**DATA TO USE:**
^^^^^^^^

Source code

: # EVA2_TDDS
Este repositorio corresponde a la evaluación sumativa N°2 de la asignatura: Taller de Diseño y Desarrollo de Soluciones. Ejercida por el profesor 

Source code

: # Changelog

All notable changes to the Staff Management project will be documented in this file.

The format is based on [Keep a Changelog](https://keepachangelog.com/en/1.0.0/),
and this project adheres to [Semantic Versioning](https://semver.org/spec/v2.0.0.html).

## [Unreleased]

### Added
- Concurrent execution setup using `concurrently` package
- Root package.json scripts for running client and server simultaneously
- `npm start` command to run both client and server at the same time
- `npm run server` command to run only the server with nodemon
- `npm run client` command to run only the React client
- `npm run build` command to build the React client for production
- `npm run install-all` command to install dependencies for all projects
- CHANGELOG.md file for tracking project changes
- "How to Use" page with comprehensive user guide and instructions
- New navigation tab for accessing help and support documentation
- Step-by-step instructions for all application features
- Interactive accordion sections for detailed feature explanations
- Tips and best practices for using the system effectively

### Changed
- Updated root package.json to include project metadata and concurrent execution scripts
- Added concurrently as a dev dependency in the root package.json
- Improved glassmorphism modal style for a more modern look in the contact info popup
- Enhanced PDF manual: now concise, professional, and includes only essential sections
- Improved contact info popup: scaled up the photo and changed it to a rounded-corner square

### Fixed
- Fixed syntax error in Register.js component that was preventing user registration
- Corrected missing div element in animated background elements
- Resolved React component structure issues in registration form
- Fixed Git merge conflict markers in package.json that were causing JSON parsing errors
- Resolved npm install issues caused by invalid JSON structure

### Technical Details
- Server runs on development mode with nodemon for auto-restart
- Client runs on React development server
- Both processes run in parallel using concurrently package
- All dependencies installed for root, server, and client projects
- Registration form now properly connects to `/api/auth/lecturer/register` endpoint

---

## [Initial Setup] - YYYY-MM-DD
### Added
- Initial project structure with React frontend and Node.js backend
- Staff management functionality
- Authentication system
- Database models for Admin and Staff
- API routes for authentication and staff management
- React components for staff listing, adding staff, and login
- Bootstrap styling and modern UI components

^^^^^^^^

**TASK INSTRUCTIONS:** Rewrite all of the lines above, replacing every occurrence of "nodemon" with "node-dev" and leaving everything else unchanged.

**TASK OUTPUT:**
Source code

: # EVA2_TDDS
Este repositorio corresponde a la evaluación sumativa N°2 de la asignatura: Taller de Diseño y Desarrollo de Soluciones. Ejercida por el profesor 

Source code

: # Changelog

All notable changes to the Staff Management project will be documented in this file.

The format is based on [Keep a Changelog](https://keepachangelog.com/en/1.0.0/),
and this project adheres to [Semantic Versioning](https://semver.org/spec/v2.0.0.html).

## [Unreleased]

### Added
- Concurrent execution setup using `concurrently` package
- Root package.json scripts for running client and server simultaneously
- `npm start` command to run both client and server at the same time
- `npm run server` command to run only the server with node-dev
- `npm run client` command to run only the React client
- `npm run build` command to build the React client for production
- `npm run install-all` command to install dependencies for all projects
- CHANGELOG.md file for tracking project changes
- "How to Use" page with comprehensive user guide and instructions
- New navigation tab for accessing help and support documentation
- Step-by-step instructions for all application features
- Interactive accordion sections for detailed feature explanations
- Tips and best practices for using the system effectively

### Changed
- Updated root package.json to include project metadata and concurrent execution scripts
- Added concurrently as a dev dependency in the root package.json
- Improved glassmorphism modal style for a more modern look in the contact info popup
- Enhanced PDF manual: now concise, professional, and includes only essential sections
- Improved contact info popup: scaled up the photo and changed it to a rounded-corner square

### Fixed
- Fixed syntax error in Register.js component that was preventing user registration
- Corrected missing div element in animated background elements
- Resolved React component structure issues in registration form
- Fixed Git merge conflict markers in package.json that were causing JSON parsing errors
- Resolved npm install issues caused by invalid JSON structure

### Technical Details
- Server runs on development mode with node-dev for auto-restart
- Client runs on React development server
- Both processes run in parallel using concurrently package
- All dependencies installed for root, server, and client projects
- Registration form now properly connects to `/api/auth/lecturer/register` endpoint

---

## [Initial Setup] - YYYY-MM-DD
### Added
- Initial project structure with React frontend and Node.js backend
- Staff management functionality
- Authentication system
- Database models for Admin and Staff
- API routes for authentication and staff management
- React components for staff listing, adding staff, and login
- Bootstrap styling and modern UI components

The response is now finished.